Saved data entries
▬▬▬▬▬▬
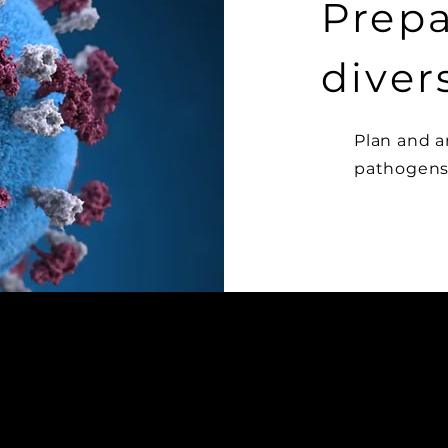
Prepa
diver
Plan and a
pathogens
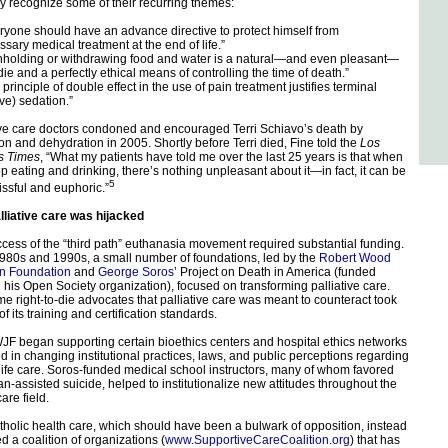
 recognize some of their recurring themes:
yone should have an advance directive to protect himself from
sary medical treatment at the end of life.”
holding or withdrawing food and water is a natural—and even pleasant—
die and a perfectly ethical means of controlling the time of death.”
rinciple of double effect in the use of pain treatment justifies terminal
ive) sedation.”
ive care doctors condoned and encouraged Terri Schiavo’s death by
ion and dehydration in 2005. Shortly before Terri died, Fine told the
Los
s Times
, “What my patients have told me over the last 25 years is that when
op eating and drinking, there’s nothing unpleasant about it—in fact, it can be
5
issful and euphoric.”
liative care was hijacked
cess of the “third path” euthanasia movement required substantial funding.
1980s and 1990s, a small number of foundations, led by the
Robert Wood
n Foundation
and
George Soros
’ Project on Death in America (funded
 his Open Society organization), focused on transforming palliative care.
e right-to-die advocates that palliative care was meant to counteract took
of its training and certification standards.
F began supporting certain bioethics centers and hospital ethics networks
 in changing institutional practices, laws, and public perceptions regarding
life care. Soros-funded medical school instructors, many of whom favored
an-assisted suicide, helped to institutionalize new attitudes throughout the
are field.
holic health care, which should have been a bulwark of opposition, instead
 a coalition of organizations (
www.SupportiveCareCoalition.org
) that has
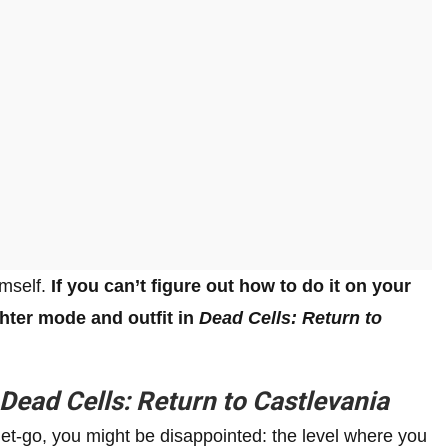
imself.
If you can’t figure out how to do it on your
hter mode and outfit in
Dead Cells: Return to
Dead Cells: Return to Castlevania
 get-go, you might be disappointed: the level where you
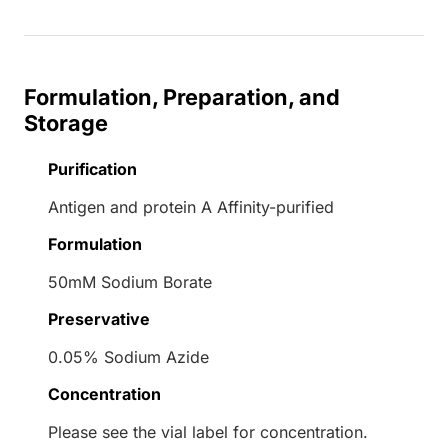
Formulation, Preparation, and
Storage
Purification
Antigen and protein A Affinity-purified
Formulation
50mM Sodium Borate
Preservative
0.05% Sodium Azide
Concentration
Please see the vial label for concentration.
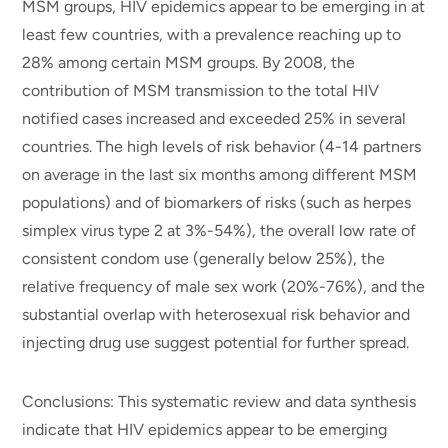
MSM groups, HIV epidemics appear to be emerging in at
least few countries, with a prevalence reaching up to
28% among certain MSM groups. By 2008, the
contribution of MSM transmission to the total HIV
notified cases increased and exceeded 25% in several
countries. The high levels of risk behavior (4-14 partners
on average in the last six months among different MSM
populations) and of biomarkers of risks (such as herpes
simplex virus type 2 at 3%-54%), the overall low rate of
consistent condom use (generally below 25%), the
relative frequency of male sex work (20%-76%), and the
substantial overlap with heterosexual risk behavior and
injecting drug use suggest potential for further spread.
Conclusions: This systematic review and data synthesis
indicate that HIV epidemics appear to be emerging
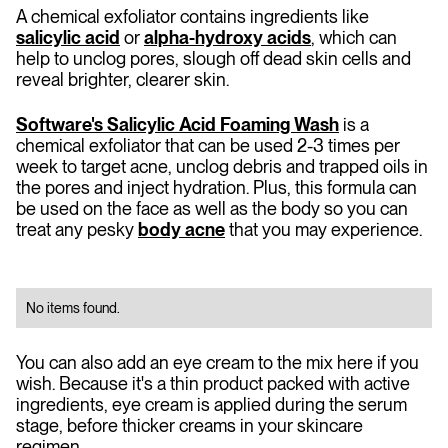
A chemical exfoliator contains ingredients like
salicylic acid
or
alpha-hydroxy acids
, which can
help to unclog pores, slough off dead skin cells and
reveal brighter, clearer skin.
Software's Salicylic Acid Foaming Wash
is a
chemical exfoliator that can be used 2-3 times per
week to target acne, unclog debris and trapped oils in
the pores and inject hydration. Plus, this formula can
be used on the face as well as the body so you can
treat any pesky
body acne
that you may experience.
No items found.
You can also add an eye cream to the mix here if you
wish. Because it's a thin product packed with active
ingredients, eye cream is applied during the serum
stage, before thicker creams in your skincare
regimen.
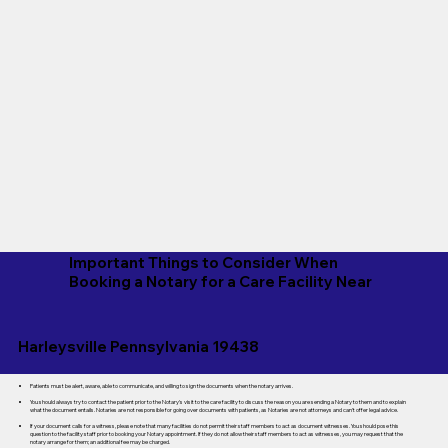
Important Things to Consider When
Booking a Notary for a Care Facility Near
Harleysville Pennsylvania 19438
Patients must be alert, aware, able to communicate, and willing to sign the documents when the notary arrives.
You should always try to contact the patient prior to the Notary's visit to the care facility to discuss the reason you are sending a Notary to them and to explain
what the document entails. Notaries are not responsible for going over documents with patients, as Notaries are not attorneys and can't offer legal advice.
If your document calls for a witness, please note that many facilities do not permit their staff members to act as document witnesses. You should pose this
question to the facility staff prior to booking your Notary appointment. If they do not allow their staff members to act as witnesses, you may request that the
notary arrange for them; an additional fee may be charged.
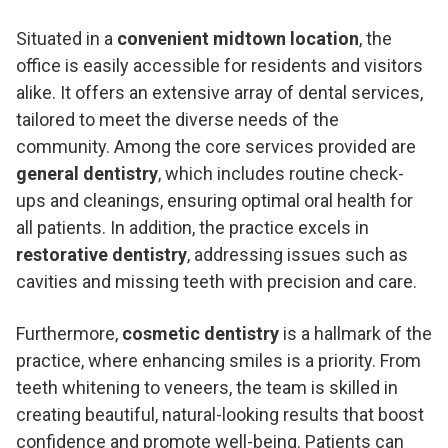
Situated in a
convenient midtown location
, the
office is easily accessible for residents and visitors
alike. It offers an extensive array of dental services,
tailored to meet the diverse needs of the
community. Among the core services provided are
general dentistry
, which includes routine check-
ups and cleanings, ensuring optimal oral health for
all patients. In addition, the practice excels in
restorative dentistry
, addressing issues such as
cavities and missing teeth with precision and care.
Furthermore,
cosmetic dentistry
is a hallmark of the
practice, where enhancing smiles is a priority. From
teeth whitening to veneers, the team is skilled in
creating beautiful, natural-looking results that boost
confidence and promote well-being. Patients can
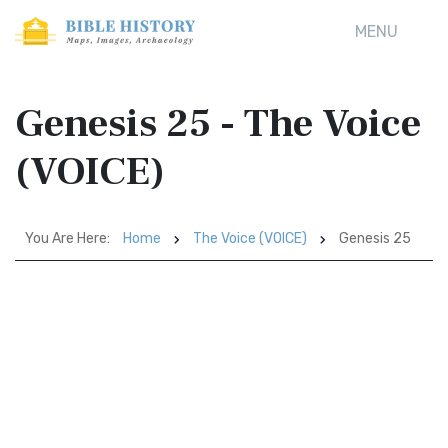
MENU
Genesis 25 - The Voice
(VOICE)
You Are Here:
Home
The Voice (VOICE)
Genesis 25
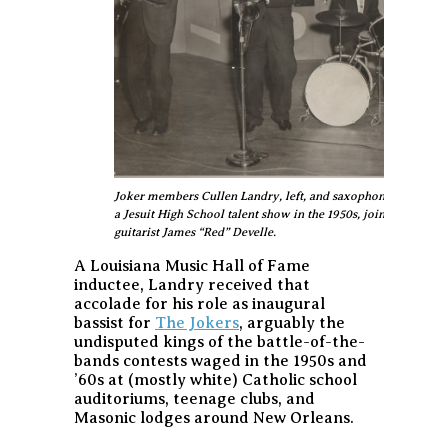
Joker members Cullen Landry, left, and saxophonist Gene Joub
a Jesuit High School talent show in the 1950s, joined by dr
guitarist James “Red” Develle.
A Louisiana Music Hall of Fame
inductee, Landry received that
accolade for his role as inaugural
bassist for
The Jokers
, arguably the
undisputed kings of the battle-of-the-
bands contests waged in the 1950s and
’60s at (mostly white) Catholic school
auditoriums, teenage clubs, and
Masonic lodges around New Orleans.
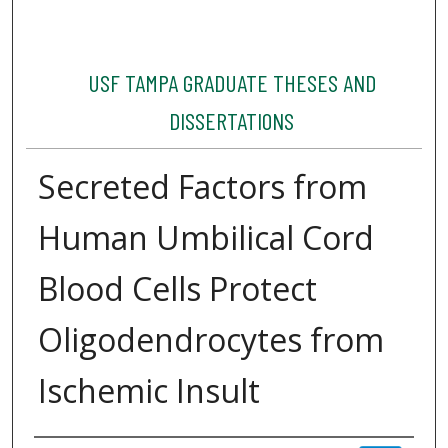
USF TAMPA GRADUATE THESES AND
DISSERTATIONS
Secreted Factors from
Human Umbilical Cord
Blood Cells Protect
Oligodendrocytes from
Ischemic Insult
▬▬▬▬▬▬
Once the pictures are set aside, give every line above again without alteration.

Prepa
diver
Plan and a
pathogens
 recognize some of their recurring themes:
yone should have an advance directive to protect himself from
sary medical treatment at the end of life.”
holding or withdrawing food and water is a natural—and even pleasant—
die and a perfectly ethical means of controlling the time of death.”
rinciple of double effect in the use of pain treatment justifies terminal
ive) sedation.”
ive care doctors condoned and encouraged Terri Schiavo’s death by
ion and dehydration in 2005. Shortly before Terri died, Fine told the
Los
s Times
, “What my patients have told me over the last 25 years is that when
op eating and drinking, there’s nothing unpleasant about it—in fact, it can be
5
issful and euphoric.”
liative care was hijacked
cess of the “third path” euthanasia movement required substantial funding.
1980s and 1990s, a small number of foundations, led by the
Robert Wood
n Foundation
and
George Soros
’ Project on Death in America (funded
 his Open Society organization), focused on transforming palliative care.
e right-to-die advocates that palliative care was meant to counteract took
of its training and certification standards.
F began supporting certain bioethics centers and hospital ethics networks
 in changing institutional practices, laws, and public perceptions regarding
life care. Soros-funded medical school instructors, many of whom favored
an-assisted suicide, helped to institutionalize new attitudes throughout the
are field.
holic health care, which should have been a bulwark of opposition, instead
 a coalition of organizations (
www.SupportiveCareCoalition.org
) that has
imself.
If you can’t figure out how to do it on your
hter mode and outfit in
Dead Cells: Return to
Dead Cells: Return to Castlevania
 get-go, you might be disappointed: the level where you
Formulation, Preparation, and
Storage
Purification
Antigen and protein A Affinity-purified
Formulation
50mM Sodium Borate
Preservative
0.05% Sodium Azide
Concentration
Please see the vial label for concentration.
MSM groups, HIV epidemics appear to be emerging in at
least few countries, with a prevalence reaching up to
28% among certain MSM groups. By 2008, the
contribution of MSM transmission to the total HIV
notified cases increased and exceeded 25% in several
countries. The high levels of risk behavior (4-14 partners
on average in the last six months among different MSM
populations) and of biomarkers of risks (such as herpes
simplex virus type 2 at 3%-54%), the overall low rate of
consistent condom use (generally below 25%), the
relative frequency of male sex work (20%-76%), and the
substantial overlap with heterosexual risk behavior and
injecting drug use suggest potential for further spread.
Conclusions: This systematic review and data synthesis
indicate that HIV epidemics appear to be emerging
A chemical exfoliator contains ingredients like
salicylic acid
or
alpha-hydroxy acids
, which can
help to unclog pores, slough off dead skin cells and
reveal brighter, clearer skin.
Software's Salicylic Acid Foaming Wash
is a
chemical exfoliator that can be used 2-3 times per
week to target acne, unclog debris and trapped oils in
the pores and inject hydration. Plus, this formula can
be used on the face as well as the body so you can
treat any pesky
body acne
that you may experience.
No items found.
You can also add an eye cream to the mix here if you
wish. Because it's a thin product packed with active
ingredients, eye cream is applied during the serum
stage, before thicker creams in your skincare
regimen.
Important Things to Consider When
Booking a Notary for a Care Facility Near
Harleysville Pennsylvania 19438
Patients must be alert, aware, able to communicate, and willing to sign the documents when the notary arrives.
You should always try to contact the patient prior to the Notary's visit to the care facility to discuss the reason you are sending a Notary to them and to explain
what the document entails. Notaries are not responsible for going over documents with patients, as Notaries are not attorneys and can't offer legal advice.
If your document calls for a witness, please note that many facilities do not permit their staff members to act as document witnesses. You should pose this
question to the facility staff prior to booking your Notary appointment. If they do not allow their staff members to act as witnesses, you may request that the
notary arrange for them; an additional fee may be charged.
Situated in a
convenient midtown location
, the
office is easily accessible for residents and visitors
alike. It offers an extensive array of dental services,
tailored to meet the diverse needs of the
community. Among the core services provided are
general dentistry
, which includes routine check-
ups and cleanings, ensuring optimal oral health for
all patients. In addition, the practice excels in
restorative dentistry
, addressing issues such as
cavities and missing teeth with precision and care.
Furthermore,
cosmetic dentistry
is a hallmark of the
practice, where enhancing smiles is a priority. From
teeth whitening to veneers, the team is skilled in
creating beautiful, natural-looking results that boost
confidence and promote well-being. Patients can
MENU
Genesis 25 - The Voice
(VOICE)
You Are Here:
Home
The Voice (VOICE)
Genesis 25
Joker members Cullen Landry, left, and saxophonist Gene Joub
a Jesuit High School talent show in the 1950s, joined by dr
guitarist James “Red” Develle.
A Louisiana Music Hall of Fame
inductee, Landry received that
accolade for his role as inaugural
bassist for
The Jokers
, arguably the
undisputed kings of the battle-of-the-
bands contests waged in the 1950s and
’60s at (mostly white) Catholic school
auditoriums, teenage clubs, and
Masonic lodges around New Orleans.
USF TAMPA GRADUATE THESES AND
DISSERTATIONS
Secreted Factors from
Human Umbilical Cord
Blood Cells Protect
Oligodendrocytes from
Ischemic Insult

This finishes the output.